• DIRECTIVE
Reproduce only the lines below from the line containing "这本书从各个角度对近代" to the line containing "Rhythmus deiner Atmung fließen und", exactly as written, with both end lines kept. Omit the pictures.

• DATASET ENTRIES
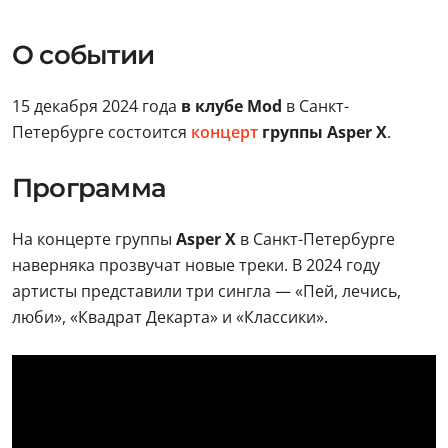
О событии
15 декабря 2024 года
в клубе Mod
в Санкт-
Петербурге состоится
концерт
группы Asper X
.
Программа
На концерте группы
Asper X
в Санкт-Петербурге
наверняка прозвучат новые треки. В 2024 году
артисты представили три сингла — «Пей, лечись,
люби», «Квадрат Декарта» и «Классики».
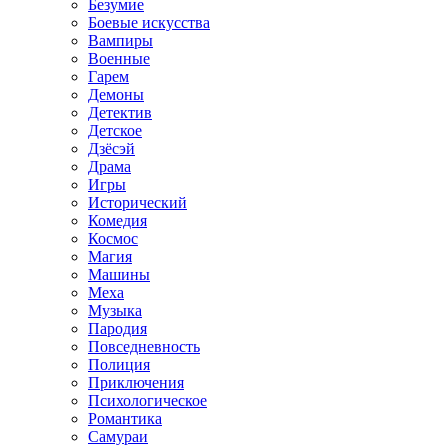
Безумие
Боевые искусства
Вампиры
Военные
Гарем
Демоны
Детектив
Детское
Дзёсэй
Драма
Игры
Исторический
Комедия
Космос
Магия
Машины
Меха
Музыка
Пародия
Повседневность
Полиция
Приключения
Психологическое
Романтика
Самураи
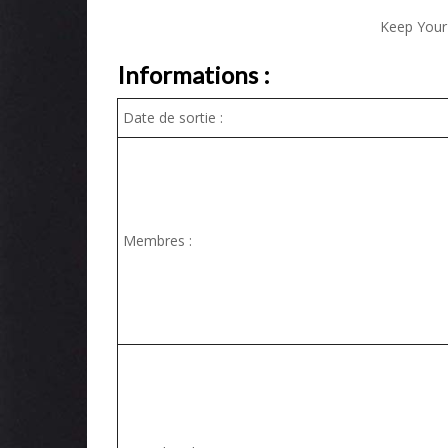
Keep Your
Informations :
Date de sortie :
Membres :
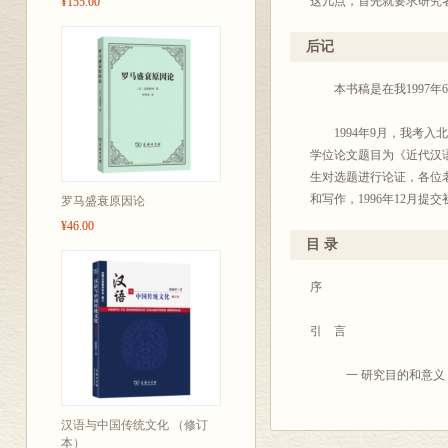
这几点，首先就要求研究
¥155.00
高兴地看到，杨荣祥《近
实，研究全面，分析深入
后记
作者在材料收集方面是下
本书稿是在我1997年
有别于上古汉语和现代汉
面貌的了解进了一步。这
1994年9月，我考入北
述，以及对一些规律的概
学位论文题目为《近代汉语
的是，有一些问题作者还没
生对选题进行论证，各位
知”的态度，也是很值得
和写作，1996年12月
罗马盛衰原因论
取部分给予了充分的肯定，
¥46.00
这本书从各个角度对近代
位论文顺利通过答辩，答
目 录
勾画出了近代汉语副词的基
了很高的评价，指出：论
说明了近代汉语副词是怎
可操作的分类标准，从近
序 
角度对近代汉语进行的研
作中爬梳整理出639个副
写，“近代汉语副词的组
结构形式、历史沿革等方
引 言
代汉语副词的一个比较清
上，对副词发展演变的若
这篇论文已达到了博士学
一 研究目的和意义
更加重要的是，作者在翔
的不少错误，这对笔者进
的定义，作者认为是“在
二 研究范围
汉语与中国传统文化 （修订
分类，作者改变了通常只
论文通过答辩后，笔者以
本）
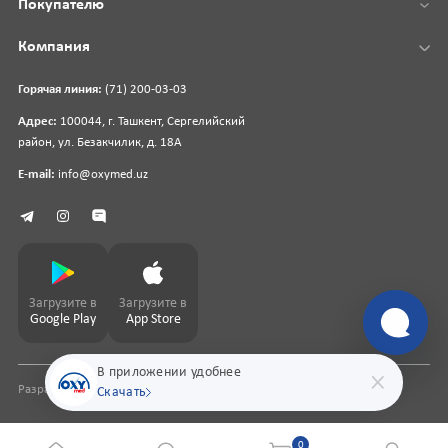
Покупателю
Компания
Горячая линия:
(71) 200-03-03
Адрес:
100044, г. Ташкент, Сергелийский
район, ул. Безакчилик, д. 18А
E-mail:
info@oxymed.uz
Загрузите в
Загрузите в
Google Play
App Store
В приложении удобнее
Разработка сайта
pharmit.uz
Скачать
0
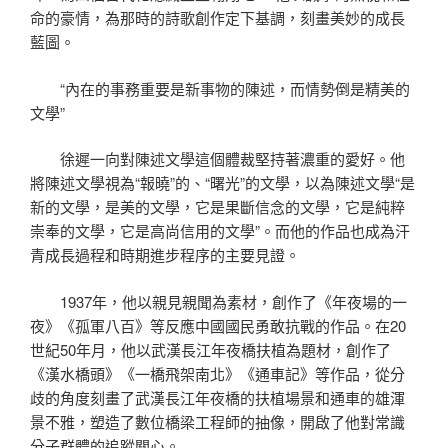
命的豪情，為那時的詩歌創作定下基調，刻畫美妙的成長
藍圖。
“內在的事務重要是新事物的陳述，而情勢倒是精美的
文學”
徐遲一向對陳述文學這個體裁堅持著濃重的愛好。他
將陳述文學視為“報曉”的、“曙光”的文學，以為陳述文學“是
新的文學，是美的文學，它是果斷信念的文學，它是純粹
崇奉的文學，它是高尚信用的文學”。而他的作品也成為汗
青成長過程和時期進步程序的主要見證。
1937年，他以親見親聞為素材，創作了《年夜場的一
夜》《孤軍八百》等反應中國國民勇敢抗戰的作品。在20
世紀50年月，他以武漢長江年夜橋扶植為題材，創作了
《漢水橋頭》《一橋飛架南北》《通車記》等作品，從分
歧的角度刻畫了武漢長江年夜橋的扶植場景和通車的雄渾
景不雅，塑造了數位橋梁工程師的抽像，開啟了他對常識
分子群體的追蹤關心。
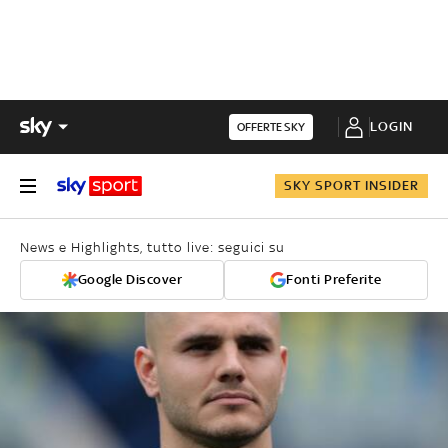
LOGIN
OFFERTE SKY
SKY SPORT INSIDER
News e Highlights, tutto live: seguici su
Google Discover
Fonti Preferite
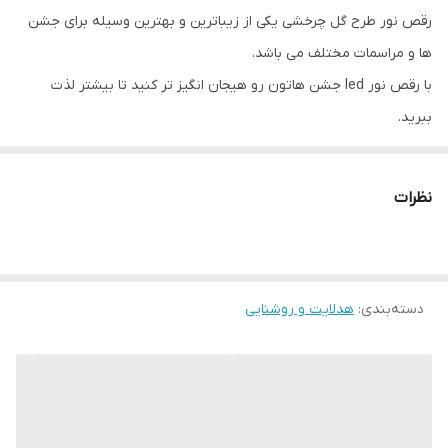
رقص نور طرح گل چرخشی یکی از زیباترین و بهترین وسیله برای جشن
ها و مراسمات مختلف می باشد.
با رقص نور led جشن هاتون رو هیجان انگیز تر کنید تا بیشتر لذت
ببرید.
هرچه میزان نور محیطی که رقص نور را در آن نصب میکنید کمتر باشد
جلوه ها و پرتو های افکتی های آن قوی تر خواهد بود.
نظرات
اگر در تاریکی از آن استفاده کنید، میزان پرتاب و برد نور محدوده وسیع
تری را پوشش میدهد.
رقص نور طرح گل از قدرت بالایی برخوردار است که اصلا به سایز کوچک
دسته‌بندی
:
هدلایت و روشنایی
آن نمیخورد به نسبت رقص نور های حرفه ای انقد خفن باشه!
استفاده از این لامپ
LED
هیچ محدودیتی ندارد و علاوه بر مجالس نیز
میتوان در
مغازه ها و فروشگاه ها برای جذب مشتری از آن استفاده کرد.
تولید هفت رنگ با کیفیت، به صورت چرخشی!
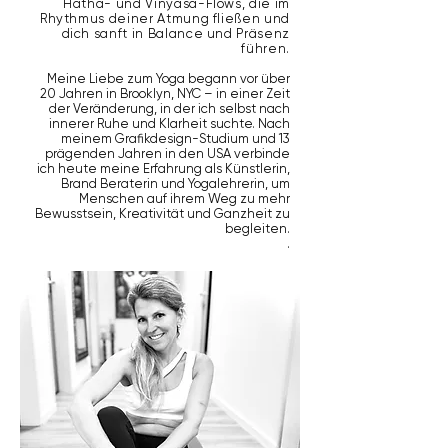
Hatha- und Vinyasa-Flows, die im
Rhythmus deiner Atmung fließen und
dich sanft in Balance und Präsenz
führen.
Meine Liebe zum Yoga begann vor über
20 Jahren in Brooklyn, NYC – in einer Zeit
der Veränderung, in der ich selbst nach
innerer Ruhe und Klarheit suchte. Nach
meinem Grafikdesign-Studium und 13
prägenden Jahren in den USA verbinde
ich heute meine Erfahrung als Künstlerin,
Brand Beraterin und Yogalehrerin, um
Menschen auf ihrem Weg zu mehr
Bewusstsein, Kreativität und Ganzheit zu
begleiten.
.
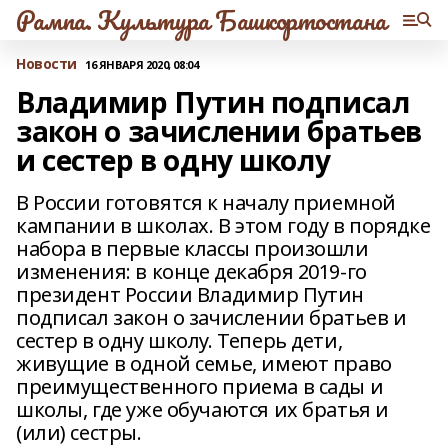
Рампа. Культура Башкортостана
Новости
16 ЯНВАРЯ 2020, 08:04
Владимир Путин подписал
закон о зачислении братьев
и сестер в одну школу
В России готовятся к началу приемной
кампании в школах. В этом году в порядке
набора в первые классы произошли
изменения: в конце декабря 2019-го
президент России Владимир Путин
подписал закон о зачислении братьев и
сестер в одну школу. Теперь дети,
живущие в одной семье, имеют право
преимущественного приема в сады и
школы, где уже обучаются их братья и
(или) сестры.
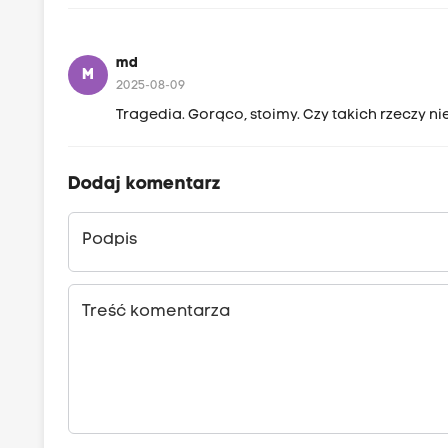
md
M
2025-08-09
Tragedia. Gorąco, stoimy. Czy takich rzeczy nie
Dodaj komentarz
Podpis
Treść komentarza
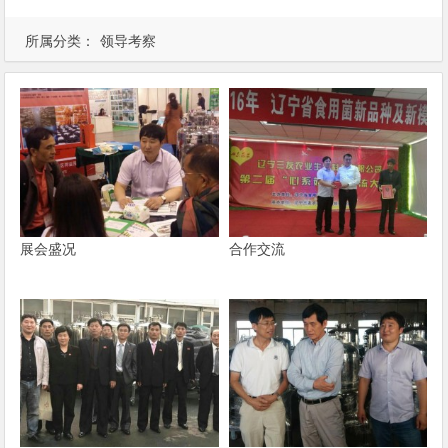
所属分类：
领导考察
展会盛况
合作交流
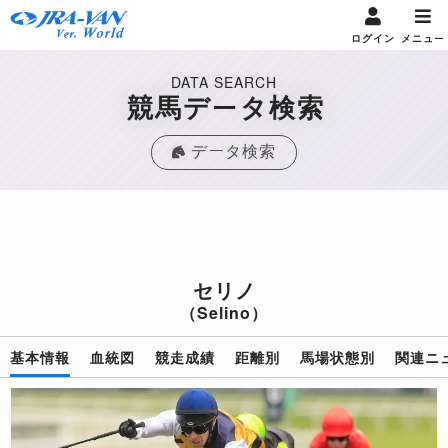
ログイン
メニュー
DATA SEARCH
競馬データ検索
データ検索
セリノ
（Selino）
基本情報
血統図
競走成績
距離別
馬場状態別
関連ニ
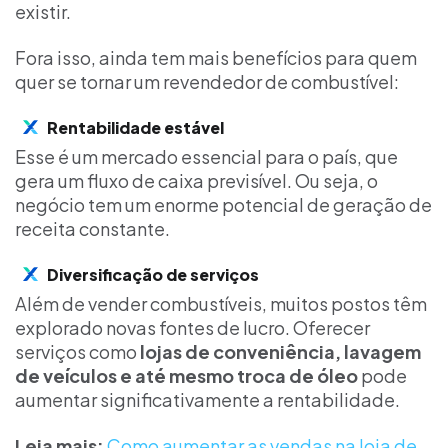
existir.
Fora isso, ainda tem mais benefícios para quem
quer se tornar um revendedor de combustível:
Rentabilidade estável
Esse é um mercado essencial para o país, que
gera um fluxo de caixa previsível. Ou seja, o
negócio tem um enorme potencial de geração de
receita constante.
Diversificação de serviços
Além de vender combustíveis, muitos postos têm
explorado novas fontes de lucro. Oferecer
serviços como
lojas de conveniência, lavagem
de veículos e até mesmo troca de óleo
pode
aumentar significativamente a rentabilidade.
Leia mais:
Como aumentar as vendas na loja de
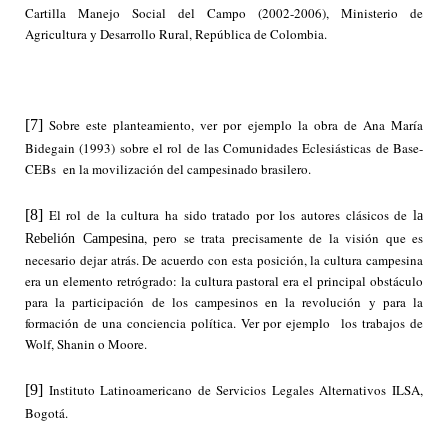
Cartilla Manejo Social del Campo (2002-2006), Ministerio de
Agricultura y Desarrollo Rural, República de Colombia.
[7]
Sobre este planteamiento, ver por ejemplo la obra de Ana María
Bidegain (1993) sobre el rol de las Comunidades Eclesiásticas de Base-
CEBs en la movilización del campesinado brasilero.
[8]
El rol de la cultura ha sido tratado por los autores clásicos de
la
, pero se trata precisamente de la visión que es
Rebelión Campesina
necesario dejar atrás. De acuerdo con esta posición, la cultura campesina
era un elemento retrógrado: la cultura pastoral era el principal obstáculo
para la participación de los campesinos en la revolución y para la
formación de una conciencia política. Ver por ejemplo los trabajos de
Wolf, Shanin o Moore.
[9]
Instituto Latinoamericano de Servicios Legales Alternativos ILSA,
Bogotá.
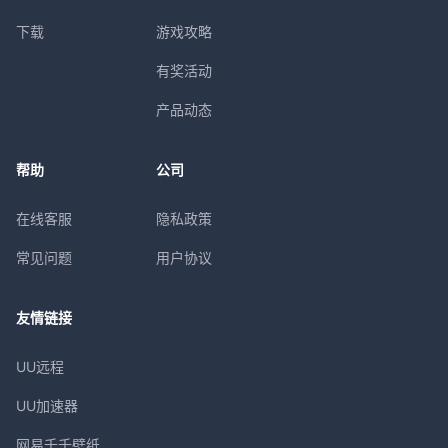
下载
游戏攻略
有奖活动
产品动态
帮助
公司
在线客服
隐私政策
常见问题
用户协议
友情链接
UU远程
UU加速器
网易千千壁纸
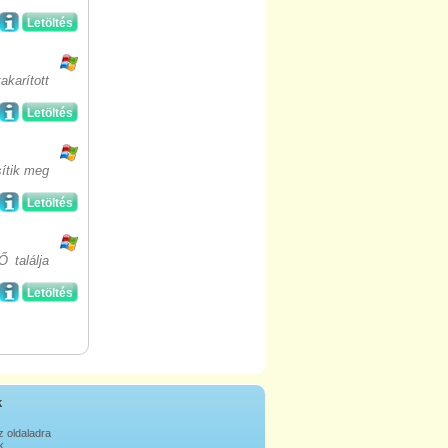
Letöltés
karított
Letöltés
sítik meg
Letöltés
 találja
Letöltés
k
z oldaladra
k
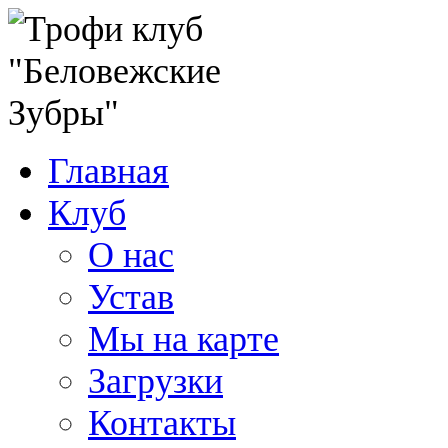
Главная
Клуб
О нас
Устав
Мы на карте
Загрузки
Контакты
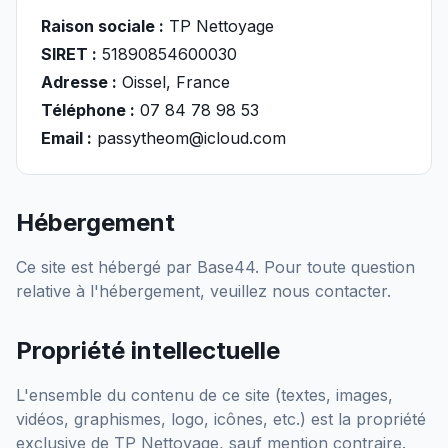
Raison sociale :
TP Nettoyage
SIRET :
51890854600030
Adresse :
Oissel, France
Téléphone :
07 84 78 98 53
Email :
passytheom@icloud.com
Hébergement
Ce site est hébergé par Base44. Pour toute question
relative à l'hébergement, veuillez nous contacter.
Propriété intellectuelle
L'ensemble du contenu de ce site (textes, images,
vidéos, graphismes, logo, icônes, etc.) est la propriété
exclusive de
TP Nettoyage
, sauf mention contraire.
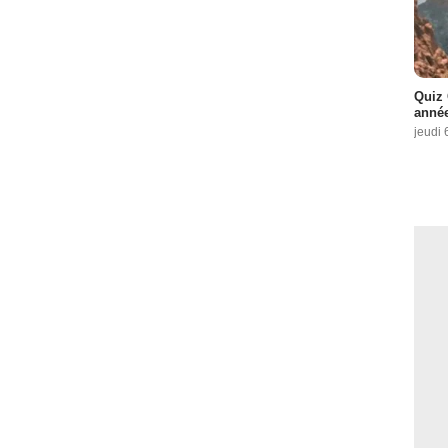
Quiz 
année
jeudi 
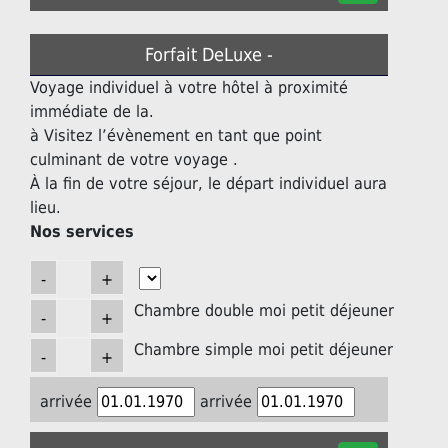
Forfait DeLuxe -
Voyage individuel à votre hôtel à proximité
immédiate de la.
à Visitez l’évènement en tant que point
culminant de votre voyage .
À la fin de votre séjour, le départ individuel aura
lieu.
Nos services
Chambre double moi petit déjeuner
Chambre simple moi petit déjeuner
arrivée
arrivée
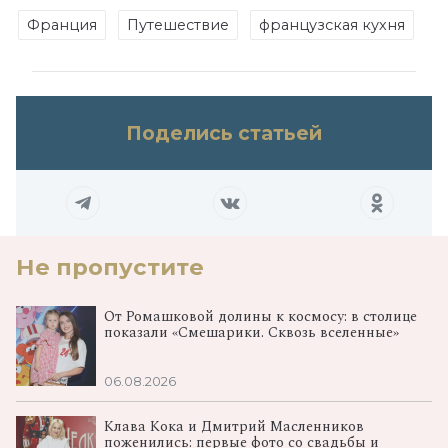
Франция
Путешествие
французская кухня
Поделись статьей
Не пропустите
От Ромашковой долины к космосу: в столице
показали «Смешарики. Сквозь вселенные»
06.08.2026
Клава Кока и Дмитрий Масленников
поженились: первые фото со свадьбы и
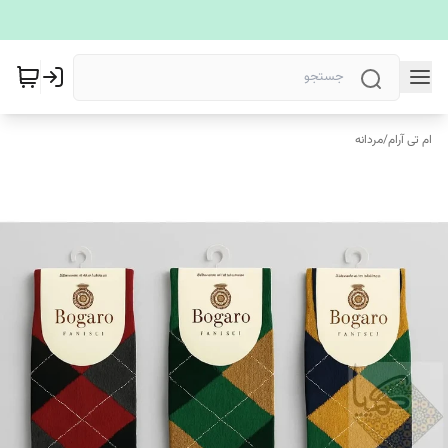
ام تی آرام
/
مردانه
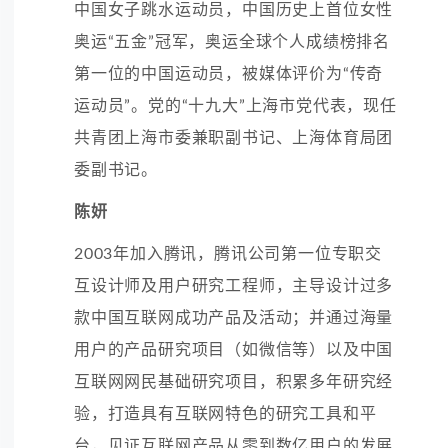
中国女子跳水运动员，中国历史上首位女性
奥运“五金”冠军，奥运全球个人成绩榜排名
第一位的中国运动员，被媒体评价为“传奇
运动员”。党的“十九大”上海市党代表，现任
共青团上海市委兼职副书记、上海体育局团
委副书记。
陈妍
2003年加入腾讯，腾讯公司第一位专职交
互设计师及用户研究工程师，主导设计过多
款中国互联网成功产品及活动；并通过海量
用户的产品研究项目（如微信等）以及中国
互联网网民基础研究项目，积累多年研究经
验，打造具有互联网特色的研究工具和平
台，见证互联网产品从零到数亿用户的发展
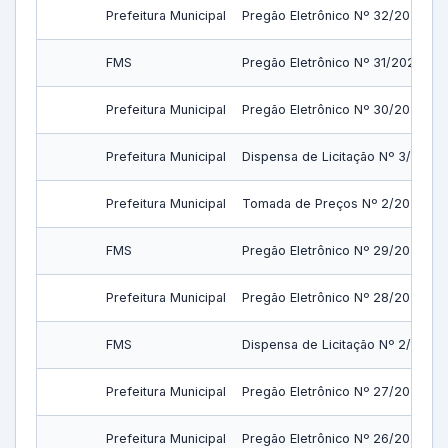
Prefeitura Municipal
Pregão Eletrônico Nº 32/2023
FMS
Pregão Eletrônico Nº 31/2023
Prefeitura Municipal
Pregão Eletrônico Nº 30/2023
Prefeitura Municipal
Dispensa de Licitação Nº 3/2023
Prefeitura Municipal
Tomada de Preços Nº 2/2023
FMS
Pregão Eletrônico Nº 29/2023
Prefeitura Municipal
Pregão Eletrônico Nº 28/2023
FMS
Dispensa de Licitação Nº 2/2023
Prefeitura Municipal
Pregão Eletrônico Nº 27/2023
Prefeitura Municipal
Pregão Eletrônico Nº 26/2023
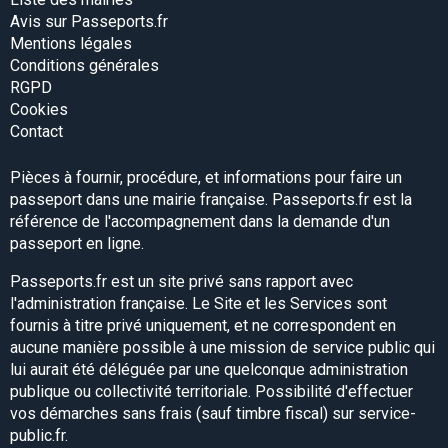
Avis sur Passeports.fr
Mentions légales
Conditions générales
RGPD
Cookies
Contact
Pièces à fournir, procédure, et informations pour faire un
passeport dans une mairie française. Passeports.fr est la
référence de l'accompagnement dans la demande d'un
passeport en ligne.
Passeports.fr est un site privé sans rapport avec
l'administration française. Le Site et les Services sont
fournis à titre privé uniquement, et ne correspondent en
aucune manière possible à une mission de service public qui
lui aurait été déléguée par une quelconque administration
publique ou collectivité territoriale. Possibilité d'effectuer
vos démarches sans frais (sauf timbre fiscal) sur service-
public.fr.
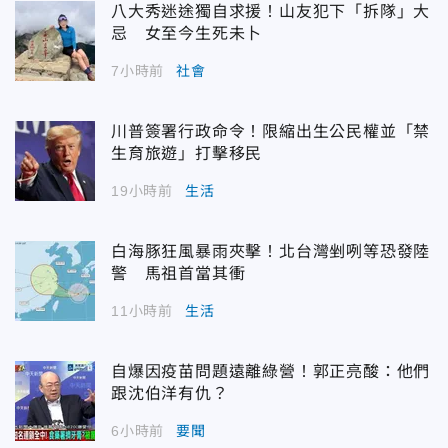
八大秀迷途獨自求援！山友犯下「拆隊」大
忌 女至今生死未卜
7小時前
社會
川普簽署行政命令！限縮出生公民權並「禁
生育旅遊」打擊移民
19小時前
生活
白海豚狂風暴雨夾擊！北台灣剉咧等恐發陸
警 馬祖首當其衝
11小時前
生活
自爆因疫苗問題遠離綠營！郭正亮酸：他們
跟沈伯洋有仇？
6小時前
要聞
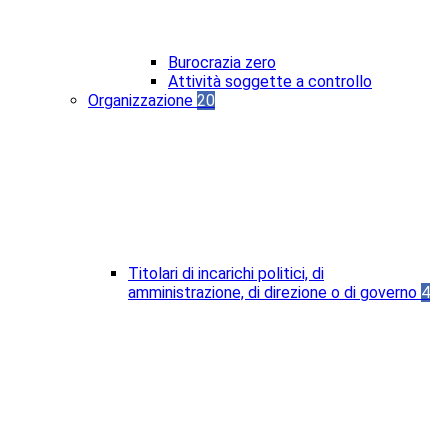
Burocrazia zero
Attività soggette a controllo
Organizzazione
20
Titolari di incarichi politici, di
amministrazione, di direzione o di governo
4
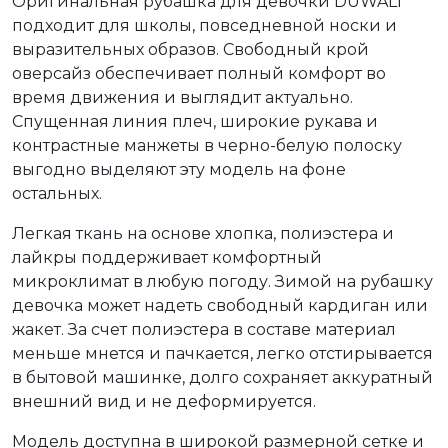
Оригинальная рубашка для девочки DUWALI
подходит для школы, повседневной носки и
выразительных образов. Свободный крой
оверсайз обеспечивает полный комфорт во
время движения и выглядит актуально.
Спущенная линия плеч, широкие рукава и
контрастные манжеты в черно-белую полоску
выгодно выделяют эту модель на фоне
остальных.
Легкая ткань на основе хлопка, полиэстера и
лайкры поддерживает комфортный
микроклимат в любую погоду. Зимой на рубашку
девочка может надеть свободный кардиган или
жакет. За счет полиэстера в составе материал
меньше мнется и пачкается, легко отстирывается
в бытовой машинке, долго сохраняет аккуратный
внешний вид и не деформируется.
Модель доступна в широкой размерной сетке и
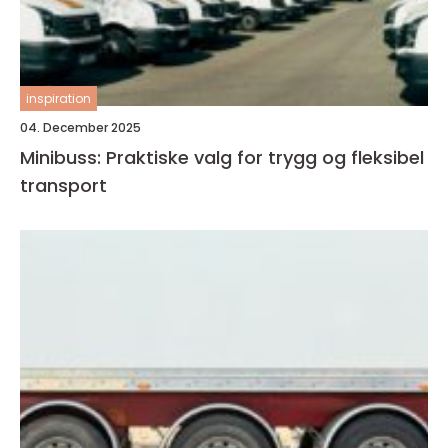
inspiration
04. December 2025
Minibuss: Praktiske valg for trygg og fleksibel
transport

• SOLUTION TO THIS EXERCISE
这本书从各个角度对近代
位论文顺利通过答辩，答
目 录
勾画出了近代汉语副词的基
了很高的评价，指出：论
说明了近代汉语副词是怎
可操作的分类标准，从近
序 
角度对近代汉语进行的研
作中爬梳整理出639个副
写，“近代汉语副词的组
结构形式、历史沿革等方
引 言
代汉语副词的一个比较清
上，对副词发展演变的若
这篇论文已达到了博士学
一 研究目的和意义
更加重要的是，作者在翔
的不少错误，这对笔者进
的定义，作者认为是“在
二 研究范围
汉语与中国传统文化 （修订
分类，作者改变了通常只
论文通过答辩后，笔者以
本）
Покупателю
Компания
Горячая линия:
(71) 200-03-03
Адрес:
100044, г. Ташкент, Сергелийский
район, ул. Безакчилик, д. 18А
E-mail:
info@oxymed.uz
Загрузите в
Загрузите в
Google Play
App Store
В приложении удобнее
Разработка сайта
pharmit.uz
Скачать
0
命的豪情，為那時的詩歌創作定下基調，刻畫美妙的成長
藍圖。
“內在的事務重要是新事物的陳述，而情勢倒是精美的
文學”
徐遲一向對陳述文學這個體裁堅持著濃重的愛好。他
將陳述文學視為“報曉”的、“曙光”的文學，以為陳述文學“是
新的文學，是美的文學，它是果斷信念的文學，它是純粹
崇奉的文學，它是高尚信用的文學”。而他的作品也成為汗
青成長過程和時期進步程序的主要見證。
1937年，他以親見親聞為素材，創作了《年夜場的一
夜》《孤軍八百》等反應中國國民勇敢抗戰的作品。在20
世紀50年月，他以武漢長江年夜橋扶植為題材，創作了
《漢水橋頭》《一橋飛架南北》《通車記》等作品，從分
歧的角度刻畫了武漢長江年夜橋的扶植場景和通車的雄渾
景不雅，塑造了數位橋梁工程師的抽像，開啟了他對常識
分子群體的追蹤關心。
LOGIN
OFFERTE SKY
SKY SPORT INSIDER
News e Highlights, tutto live: seguici su
Google Discover
Fonti Preferite
رقص نور طرح گل چرخشی یکی از زیباترین و بهترین وسیله برای جشن
ها و مراسمات مختلف می باشد.
با رقص نور led جشن هاتون رو هیجان انگیز تر کنید تا بیشتر لذت
ببرید.
هرچه میزان نور محیطی که رقص نور را در آن نصب میکنید کمتر باشد
جلوه ها و پرتو های افکتی های آن قوی تر خواهد بود.
نظرات
اگر در تاریکی از آن استفاده کنید، میزان پرتاب و برد نور محدوده وسیع
تری را پوشش میدهد.
رقص نور طرح گل از قدرت بالایی برخوردار است که اصلا به سایز کوچک
دسته‌بندی
:
هدلایت و روشنایی
آن نمیخورد به نسبت رقص نور های حرفه ای انقد خفن باشه!
استفاده از این لامپ
LED
هیچ محدودیتی ندارد و علاوه بر مجالس نیز
میتوان در
مغازه ها و فروشگاه ها برای جذب مشتری از آن استفاده کرد.
تولید هفت رنگ با کیفیت، به صورت چرخشی!
Hatha- und Vinyasa-Flows, die im
Rhythmus deiner Atmung fließen und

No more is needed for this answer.